La maisonnette de 17 pieds de long, qu’avait bâtie le Père Gascon servit 7 ans au Père Roure. Au bout de 5 ans, il obtint une petite vitre, qu’il put mettre au milieu des parchemins du châssis, et qui lui permit ainsi de lire son bréviaire, à la lumière du jour. Éphémère douceur ! Un soir qu’il veillait, à côté de sa lampe de graisse de renne, la vitre vola en miettes, et un sifflement lui rasa la nuque : c’était une balle que lui tirait un sauvage à qui il avait refusé la permission de laisser sa vieille femme pour une plus jeune. Le sauvage avait passé outre. Le père l’avait « excommunié » ; et tous les Plats-Côtés l’avaient mis au ban. De rage, le polygame avait menacé le père de le tuer. Et voilà qu’il essayait de tenir parole. La balle se logea dans l’un des troncs d’arbres qui constituaient le mur. Pacifiquement, le Père Roure se leva de son escabeau et remit un parchemin.

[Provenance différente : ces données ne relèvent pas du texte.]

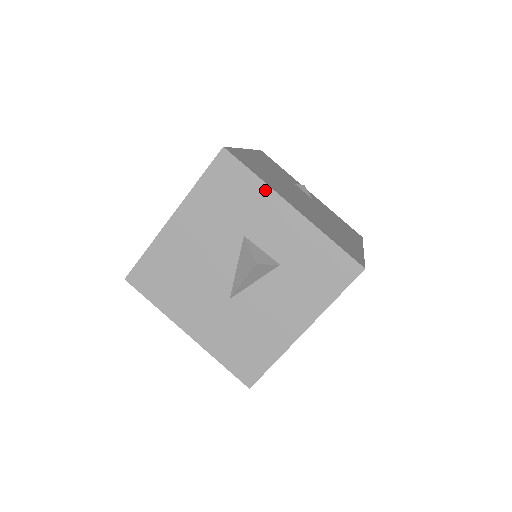
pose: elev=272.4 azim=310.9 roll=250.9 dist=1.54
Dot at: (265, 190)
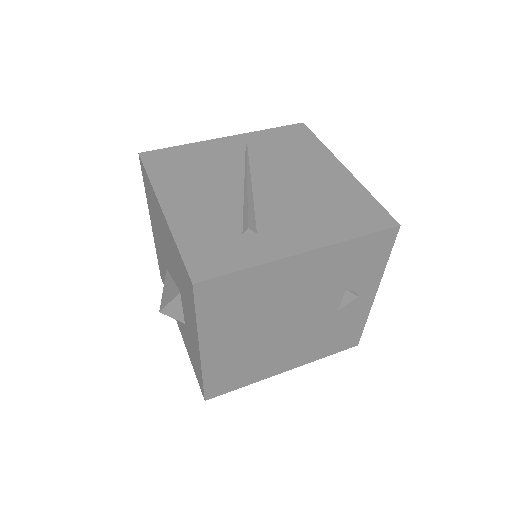
Dot at: (195, 326)
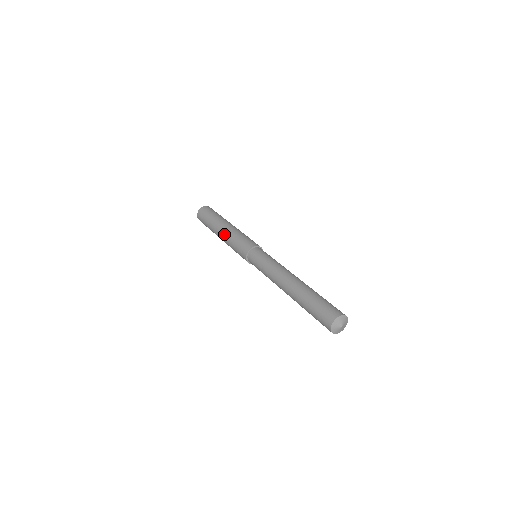
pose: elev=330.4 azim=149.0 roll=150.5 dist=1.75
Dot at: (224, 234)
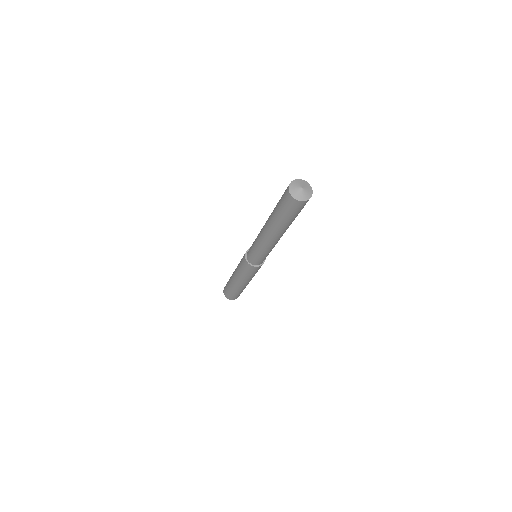
Dot at: (234, 273)
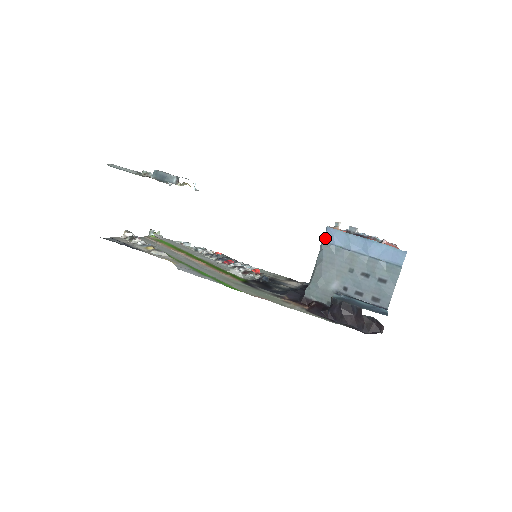
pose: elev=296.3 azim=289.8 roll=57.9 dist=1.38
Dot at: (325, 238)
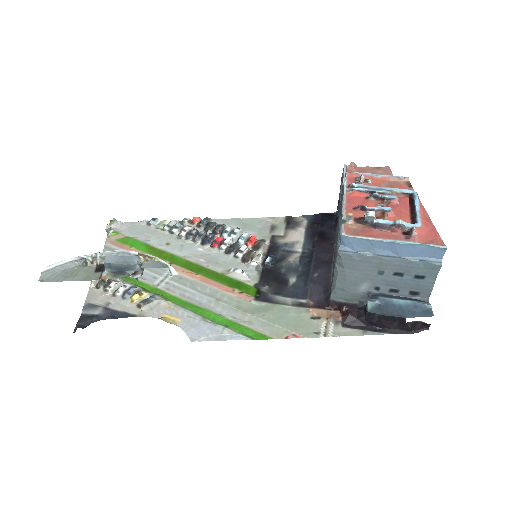
Dot at: (341, 244)
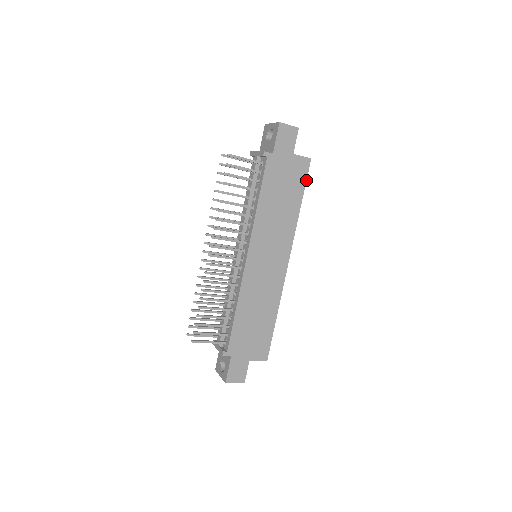
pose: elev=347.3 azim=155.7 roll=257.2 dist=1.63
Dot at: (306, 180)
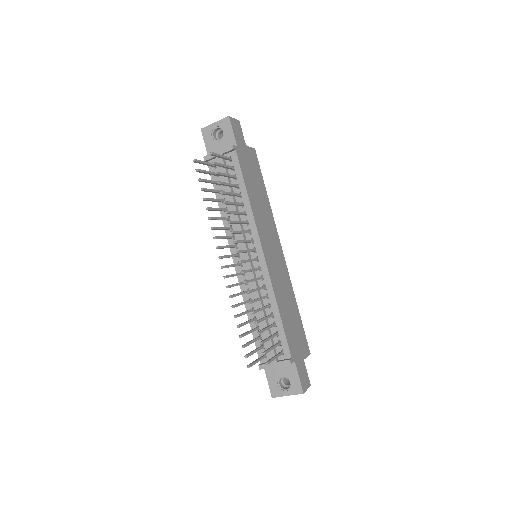
Dot at: (260, 169)
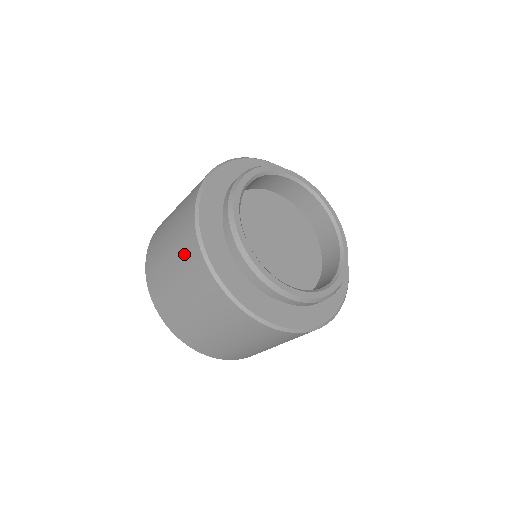
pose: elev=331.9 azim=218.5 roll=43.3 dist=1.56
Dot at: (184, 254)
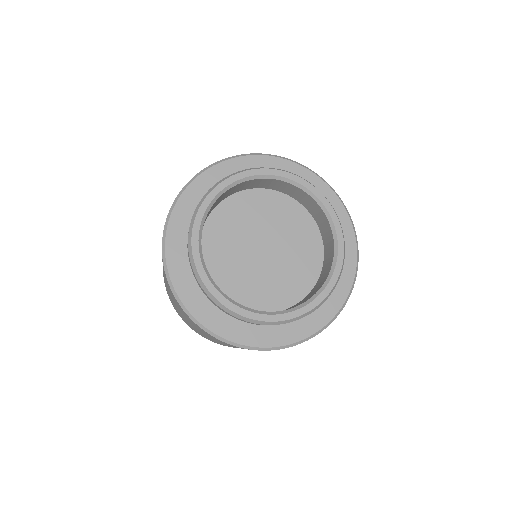
Dot at: (191, 322)
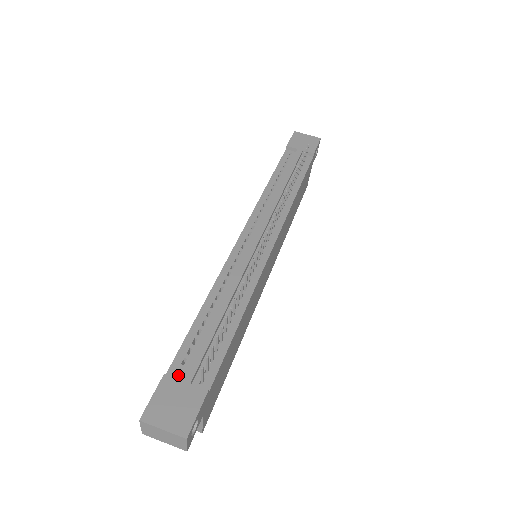
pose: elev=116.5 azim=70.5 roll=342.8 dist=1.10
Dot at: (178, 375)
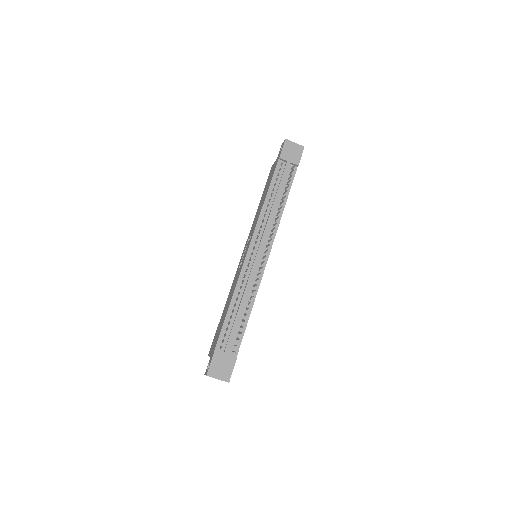
Dot at: occluded
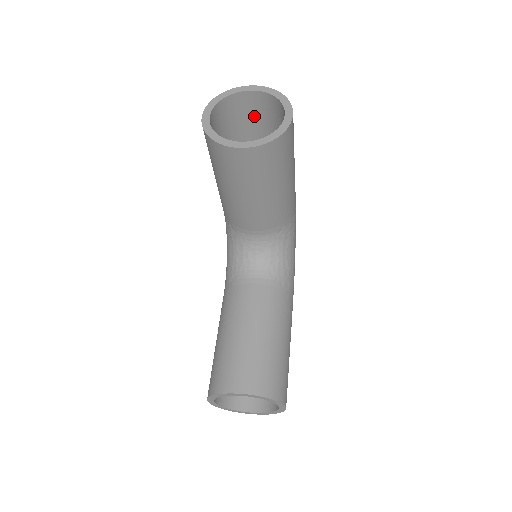
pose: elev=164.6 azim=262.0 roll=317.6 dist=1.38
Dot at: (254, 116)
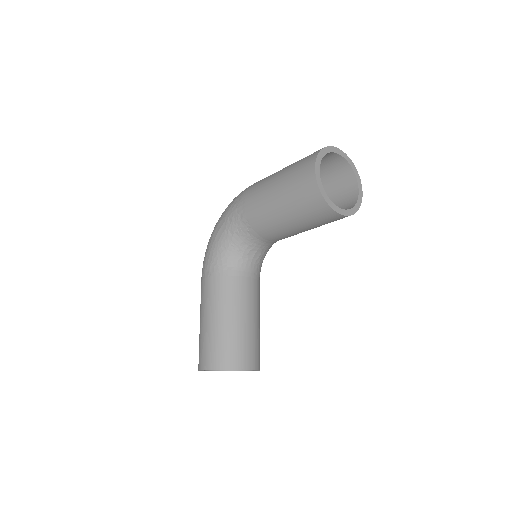
Dot at: occluded
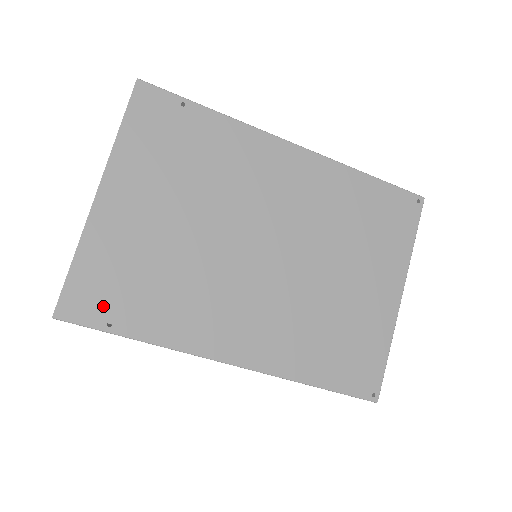
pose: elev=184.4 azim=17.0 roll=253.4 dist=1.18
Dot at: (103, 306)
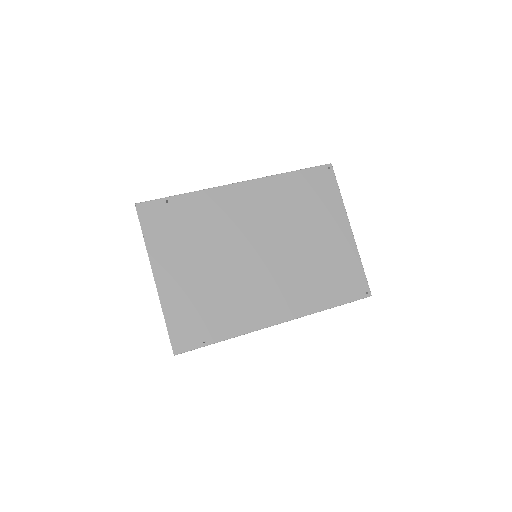
Dot at: (195, 334)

Quant à la stabilité de cette demeure qu’il appelle un « monument sans banc, ni chaise, ni plancher, ni outil d’aucune sorte », n’en parlons pas :


Une fois, dit-il, mon toit s’effondra complètement. C’était durant la nuit du 10 au 11 novembre. Comme je l’entendais travailler, et pensant qu’il pourrait bien tomber, au lieu de rester couché à terre, devant mon feu, comme d’habitude, je me levai et j’allai me coucher contre le mur, de manière à ce que, si le toit dégringolait, les poutres ne pussent m’atteindre. Vers minuit en effet tout le toit tomba ; mais je n’eus pas de mal. Je me levai de bon matin, le lendemain, pour refaire mon abri.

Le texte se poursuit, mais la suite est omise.